PARIS (Reuters) – France said on Friday the latest U.N. report on Iran's nuclear programme reinforced concerns that it was trying to develop weaponry, and urged it to halt sensitive nuclear work.
In a report issued on Wednesday, the U.N. International Atomic Energy Agency said Iran had failed to cooperate with its inspectors investigating possible military aspects of Iran's atomic activities.
France and other Western powers say Iran is seeking to develop nuclear weapons under the cover of a civilian atomic programme. Iran says it only wants to master nuclear technology to generate electricity.
"The elements described by the IAEA on the militarisation of Iran's programme raise the most serious doubts over the Iranian nuclear programme," Foreign Ministry spokesman Eric Chevallier said in a statement.
"Iran's behaviour further reinforces these concerns."
The IAEA said Iran planned to start installing another 3,000 centrifuges early next year, in addition to 3,800 already enriching uranium and another 2,200 being gradually introduced.
The U.N. Security Council has agreed successive rounds of sanctions in response to Iran's refusal to suspend uranium enrichment, a process that can produce fuel for power plants or, potentially, for nuclear weapons.
"We call on Iran to comply with the Security Council resolutions, which is the only way to reach a negotiated solution," Chevallier said.

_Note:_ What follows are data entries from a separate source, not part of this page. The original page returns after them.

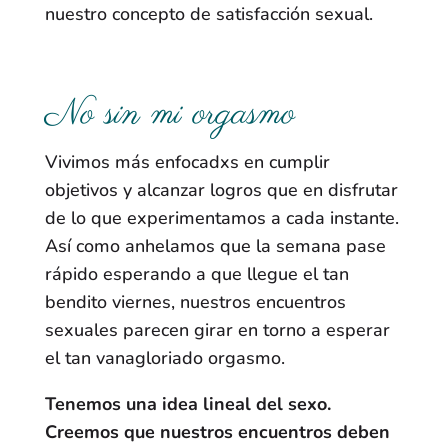
nuestro concepto de satisfacción sexual.
No sin mi orgasmo
Vivimos más enfocadxs en cumplir
objetivos y alcanzar logros que en disfrutar
de lo que experimentamos a cada instante.
Así como anhelamos que la semana pase
rápido esperando a que llegue el tan
bendito viernes, nuestros encuentros
sexuales parecen girar en torno a esperar
el tan vanagloriado orgasmo.
Tenemos una idea lineal del sexo.
Creemos que nuestros encuentros deben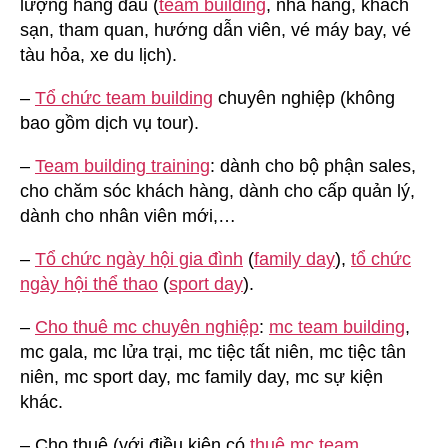
lượng hàng đầu (
team building
, nhà hàng, khách
sạn, tham quan, hướng dẫn viên, vé máy bay, vé
tàu hỏa, xe du lịch).
–
Tổ chức team building
chuyên nghiệp (không
bao gồm dịch vụ tour).
–
Team building training
: dành cho bộ phận sales,
cho chăm sóc khách hàng, dành cho cấp quản lý,
dành cho nhân viên mới,…
–
Tổ chức ngày hội gia đình
(
family day
),
tổ chức
ngày hội thể thao
(
sport day
).
–
Cho thuê mc chuyên nghiệp
:
mc team building
,
mc gala, mc lửa trại, mc tiệc tất niên, mc tiệc tân
niên, mc sport day, mc family day, mc sự kiện
khác.
– Cho thuê (với điều kiện có
thuê mc team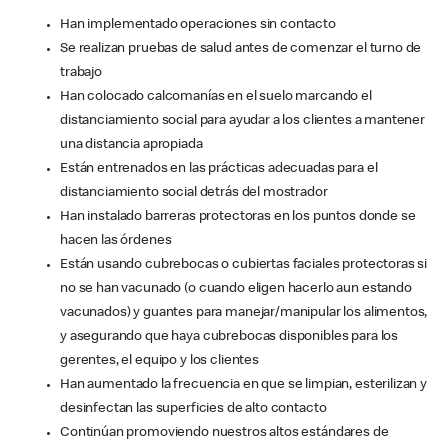
Han implementado operaciones sin contacto
Se realizan pruebas de salud antes de comenzar el turno de
trabajo
Han colocado calcomanías en el suelo marcando el
distanciamiento social para ayudar a los clientes a mantener
una distancia apropiada
Están entrenados en las prácticas adecuadas para el
distanciamiento social detrás del mostrador
Han instalado barreras protectoras en los puntos donde se
hacen las órdenes
Están usando cubrebocas o cubiertas faciales protectoras si
no se han vacunado (o cuando eligen hacerlo aun estando
vacunados) y guantes para manejar/manipular los alimentos,
y asegurando que haya cubrebocas disponibles para los
gerentes, el equipo y los clientes
Han aumentado la frecuencia en que se limpian, esterilizan y
desinfectan las superficies de alto contacto
Continúan promoviendo nuestros altos estándares de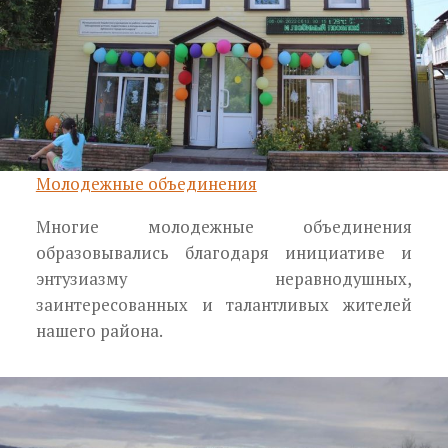
Молодежные объединения
Многие молодежные объединения
образовывались благодаря инициативе и
энтузиазму неравнодушных,
заинтересованных и талантли­вых жителей
нашего района.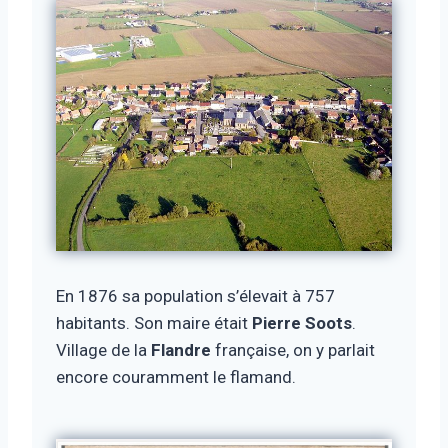
En 1876 sa population s’élevait à 757
habitants. Son maire était
Pierre Soots
.
Village de la
Flandre
française, on y parlait
encore couramment le flamand.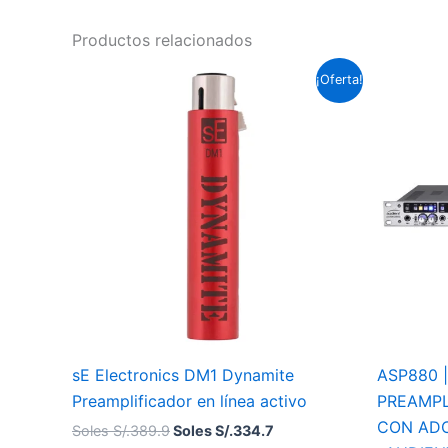
Productos relacionados
El
El
¡Oferta!
precio
precio
original
actual
era:
es:
Soles
Soles
S/.389.9.
S/.334.7.
sE Electronics DM1 Dynamite
ASP880 |
Preamplificador en línea activo
PREAMPL
CON ADC
Soles S/.
389.9
Soles S/.
334.7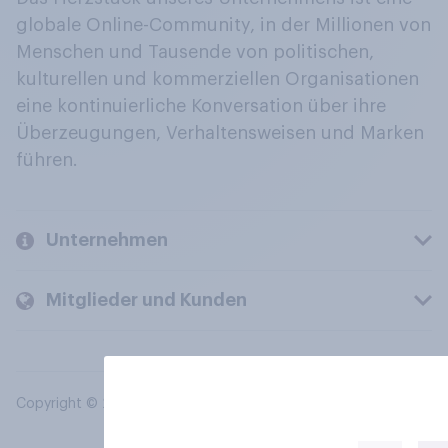
globale Online-Community, in der Millionen von
Menschen und Tausende von politischen,
kulturellen und kommerziellen Organisationen
eine kontinuierliche Konversation über ihre
Überzeugungen, Verhaltensweisen und Marken
führen.
Unternehmen
Mitglieder und Kunden
Copyright © 2026 YouGov PLC. Alle Rechte vorbehalten.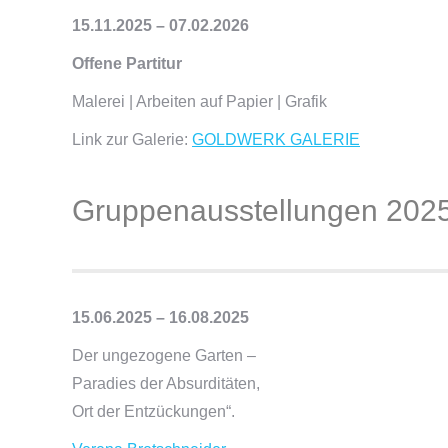
15.11.2025 – 07.02.2026
Offene Partitur
Malerei | Arbeiten auf Papier | Grafik
Link zur Galerie:
GOLDWERK GALERIE
Gruppenausstellungen 202
15.06.2025 – 16.08.2025
Der ungezogene Garten –
Paradies der Absurditäten,
Ort der Entzückungen“.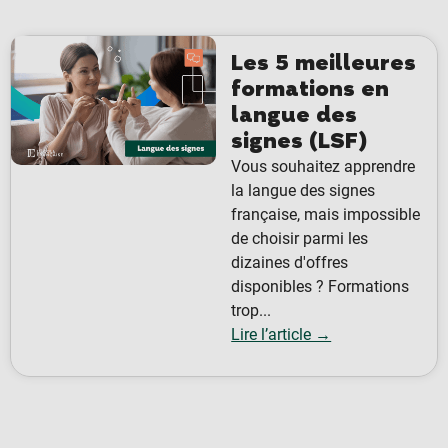
Les 5 meilleures
formations en
langue des
signes (LSF)
Vous souhaitez apprendre
la langue des signes
française, mais impossible
de choisir parmi les
dizaines d'offres
disponibles ? Formations
trop...
Lire l’article →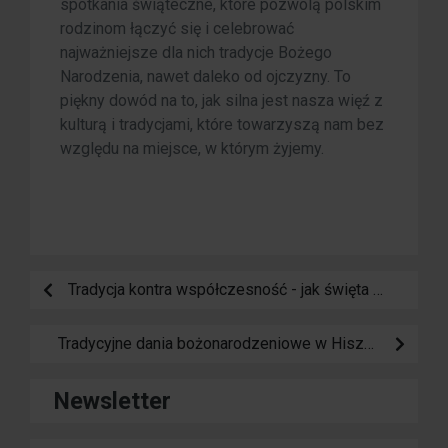
spotkania świąteczne, które pozwolą polskim
rodzinom łączyć się i celebrować
najważniejsze dla nich tradycje Bożego
Narodzenia, nawet daleko od ojczyzny. To
piękny dowód na to, jak silna jest nasza więź z
kulturą i tradycjami, które towarzyszą nam bez
względu na miejsce, w którym żyjemy.
Tradycja kontra współczesność - jak święta ewoluowały na przestrzeni dekad
Tradycyjne dania bożonarodzeniowe w Hiszpanii
Newsletter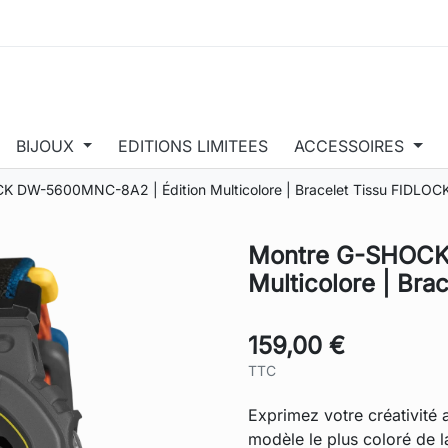
BIJOUX
EDITIONS LIMITEES
ACCESSOIRES
 DW-5600MNC-8A2 | Édition Multicolore | Bracelet Tissu FIDLOC
Montre G-SHOCK
Multicolore | Br
159,00 €
TTC
Exprimez votre créativité 
modèle le plus coloré de l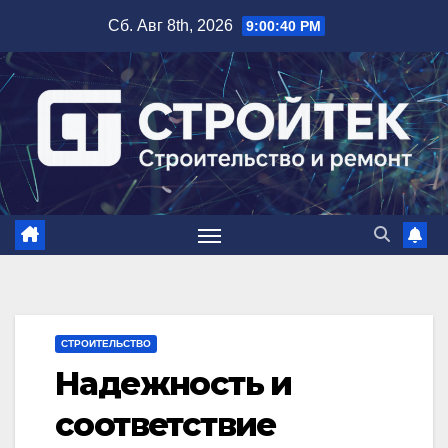
Перейти
Сб. Авг 8th, 2026
9:00:42 PM
к
содержимому
СТРОИТЕЛЬСТВО
Надежность и
соответствие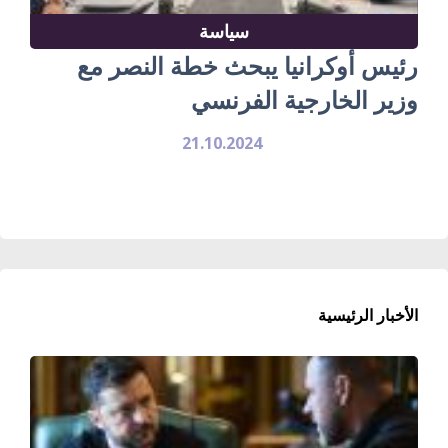
سياسة
رئيس أوكرانيا يبحث خطة النصر مع
وزير الخارجية الفرنسي
21.10.2024
الأخبار الرئيسية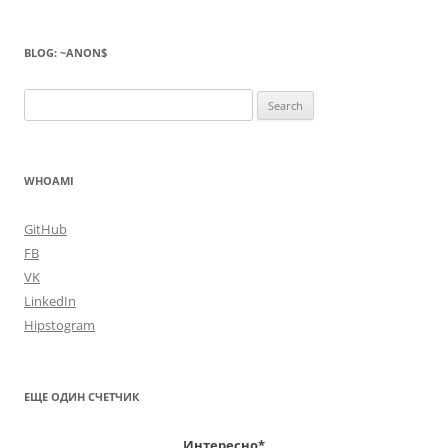
BLOG: ~ANON$
Search
for:
WHOAMI
GitHub
FB
VK
LinkedIn
Hipstogram
ЕЩЕ ОДИН СЧЕТЧИК
Интересно*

The United States, Russia, China, France, Germany and Britain have offered Iran a package of incentives to persuade it to abandon enrichment and other sensitive technology, but Iran has consistently rejected the advances.
"Our concerns are also reinforced by the recent developments of Iran's ballistic missile programme," Chevallier added.
Iran said last week it had test-fired a new generation of surface-to-surface missile with a range of close to 2,000 km — almost as far as another Iranian missile, the Shahab 3 — which would enable it to hit Israel and U.S. bases in the Gulf.